TEKS DOKUMEN:
----------

ERA.id - Pangeran Harry mengakui dirinya mengalami trauma setelah kehilangan Ibunya, Putri Diana. Ia bahkan mengaku terkena gangguan panik hingga memakai narkoba.
"Dua puluh delapan hingga 32 tahun adalah waktu mimpi buruk dalam hidup saya, panik setiap kali saya melompat ke dalam mobil dan setiap kali saya melihat kamera," kata Harry, dikutip ET, Jumat (21/5/2012).
Dalam pengakuannya itu, Duke of Sussex itu mengaku akan berkeringat dan seolah suhu tubuhnya lebih tinggi dari suhu yang ada di ruangan. Ia juga meyakini dirinya sendiri bahwa wajahnya akan berubah menjadi merah padam agar orang-orang di sekitarnya bisa tahu perasaannya.
Namun sayang hal itu tidak bekerja dengan baik. Tidak ada seorang pun yang menyadari kepanikan yang dialami Harry. Ia pun merasa malu dengan apa yang menimpanya.
Selama menghadapi kecemasannya itu, Harry pun mengaku menggunakan obat-obatan terlarang. Hal itu terpaksa dia lakukan demi mengurangi rasa panik dan stres yang dideritanya.
"Saya rela minum, saya rela memakai narkoba. Saya rela mencoba dan melakukan hal-hal yang membuat perasaan saya berkurang," ungkapnya.
Bahkan penggunaan zat narkotika itu membuat dirinya menjadi kecanduan. Suami Meghan Markle itu mengaku bisa mengkonsumsi narkoba selama satu minggu penuh.
"Perlahan-lahan saya sadar, oke, saya tidak minum Senin sampai Jumat, tapi saya mungkin akan minum selama seminggu dalam satu hari pada hari Jumat atau Sabtu malam," akunya.
Untungnya proses menyakitkan itu tidak berlangsung lama. Harry segera sadar dengan apa yang dilakukannya. Ia sadar hal yang dilakukan itu cuma untuk menutupi sesuatu bukan untuk menikmatinya.
Pangeran Harry juga mengatakan bahwa ia tidak menyadari sama sekali apa yang sebenarnya dilakukan. Hingga akhirnya ia bertemu dengan Meghan Markle dan mencoba untuk mencari pengobatan demi mengatasi traumanya.

----------

KUMPULAN DATA:
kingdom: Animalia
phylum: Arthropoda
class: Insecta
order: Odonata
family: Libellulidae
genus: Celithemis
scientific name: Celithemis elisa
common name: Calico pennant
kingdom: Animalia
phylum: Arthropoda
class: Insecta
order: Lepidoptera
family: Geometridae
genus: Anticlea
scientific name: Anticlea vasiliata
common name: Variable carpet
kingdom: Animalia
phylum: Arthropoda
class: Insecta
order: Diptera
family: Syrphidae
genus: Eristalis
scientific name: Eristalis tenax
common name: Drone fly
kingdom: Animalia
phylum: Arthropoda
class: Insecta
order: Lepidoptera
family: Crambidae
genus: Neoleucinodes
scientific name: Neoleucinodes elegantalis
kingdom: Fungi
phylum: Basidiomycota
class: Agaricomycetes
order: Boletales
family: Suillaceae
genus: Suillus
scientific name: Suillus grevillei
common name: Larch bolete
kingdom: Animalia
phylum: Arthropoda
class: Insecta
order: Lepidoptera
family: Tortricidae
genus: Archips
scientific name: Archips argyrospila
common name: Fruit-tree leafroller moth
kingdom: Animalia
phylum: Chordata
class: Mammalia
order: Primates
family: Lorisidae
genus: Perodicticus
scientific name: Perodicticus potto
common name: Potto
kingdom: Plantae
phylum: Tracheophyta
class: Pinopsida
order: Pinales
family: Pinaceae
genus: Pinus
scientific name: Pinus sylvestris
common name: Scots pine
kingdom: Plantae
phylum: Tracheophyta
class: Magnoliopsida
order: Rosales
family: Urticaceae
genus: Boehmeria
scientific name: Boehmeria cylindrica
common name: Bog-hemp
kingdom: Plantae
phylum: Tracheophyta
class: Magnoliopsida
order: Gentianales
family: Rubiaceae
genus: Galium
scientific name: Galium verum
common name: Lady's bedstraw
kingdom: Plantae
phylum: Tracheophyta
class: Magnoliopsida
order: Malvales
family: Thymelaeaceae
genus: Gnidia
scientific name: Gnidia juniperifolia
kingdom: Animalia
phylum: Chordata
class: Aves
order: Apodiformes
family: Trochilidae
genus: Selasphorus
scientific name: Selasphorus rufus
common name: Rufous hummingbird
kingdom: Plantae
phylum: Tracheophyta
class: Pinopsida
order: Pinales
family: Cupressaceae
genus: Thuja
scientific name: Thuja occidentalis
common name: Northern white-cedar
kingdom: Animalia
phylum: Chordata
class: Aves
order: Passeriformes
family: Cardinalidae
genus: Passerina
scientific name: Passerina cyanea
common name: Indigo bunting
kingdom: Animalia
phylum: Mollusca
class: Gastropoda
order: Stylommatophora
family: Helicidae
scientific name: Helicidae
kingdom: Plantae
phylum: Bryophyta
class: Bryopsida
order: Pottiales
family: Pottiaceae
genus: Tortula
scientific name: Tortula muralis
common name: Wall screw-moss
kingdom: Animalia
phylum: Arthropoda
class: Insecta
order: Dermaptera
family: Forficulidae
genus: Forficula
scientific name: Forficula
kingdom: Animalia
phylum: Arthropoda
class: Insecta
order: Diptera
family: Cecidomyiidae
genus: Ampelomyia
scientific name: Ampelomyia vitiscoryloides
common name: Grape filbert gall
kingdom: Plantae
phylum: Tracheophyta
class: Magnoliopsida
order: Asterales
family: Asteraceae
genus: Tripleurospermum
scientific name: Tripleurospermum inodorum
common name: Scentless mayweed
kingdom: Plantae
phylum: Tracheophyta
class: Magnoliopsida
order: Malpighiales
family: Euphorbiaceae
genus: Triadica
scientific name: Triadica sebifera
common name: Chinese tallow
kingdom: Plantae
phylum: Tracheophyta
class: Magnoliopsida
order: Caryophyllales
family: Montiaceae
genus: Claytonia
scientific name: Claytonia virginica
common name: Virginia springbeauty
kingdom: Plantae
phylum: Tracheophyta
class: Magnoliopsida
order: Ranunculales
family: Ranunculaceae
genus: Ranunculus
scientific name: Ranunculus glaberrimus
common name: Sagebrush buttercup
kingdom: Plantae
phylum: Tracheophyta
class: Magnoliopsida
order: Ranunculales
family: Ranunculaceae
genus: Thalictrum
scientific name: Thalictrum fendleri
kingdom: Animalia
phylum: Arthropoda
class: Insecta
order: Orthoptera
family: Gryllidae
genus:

----------

TUGAS YANG DIKERJAKAN: Tuliskan ulang persis bagian artikel tentang trauma Pangeran Harry, mulai dari kata-kata yang memuat "Selama menghadapi kecemasannya" dan berhenti setelah "bukan untuk menikmatinya.".

KOTAK JAWABAN:
Selama menghadapi kecemasannya itu, Harry pun mengaku menggunakan obat-obatan terlarang. Hal itu terpaksa dia lakukan demi mengurangi rasa panik dan stres yang dideritanya.
"Saya rela minum, saya rela memakai narkoba. Saya rela mencoba dan melakukan hal-hal yang membuat perasaan saya berkurang," ungkapnya.
Bahkan penggunaan zat narkotika itu membuat dirinya menjadi kecanduan. Suami Meghan Markle itu mengaku bisa mengkonsumsi narkoba selama satu minggu penuh.
"Perlahan-lahan saya sadar, oke, saya tidak minum Senin sampai Jumat, tapi saya mungkin akan minum selama seminggu dalam satu hari pada hari Jumat atau Sabtu malam," akunya.
Untungnya proses menyakitkan itu tidak berlangsung lama. Harry segera sadar dengan apa yang dilakukannya. Ia sadar hal yang dilakukan itu cuma untuk menutupi sesuatu bukan untuk menikmatinya.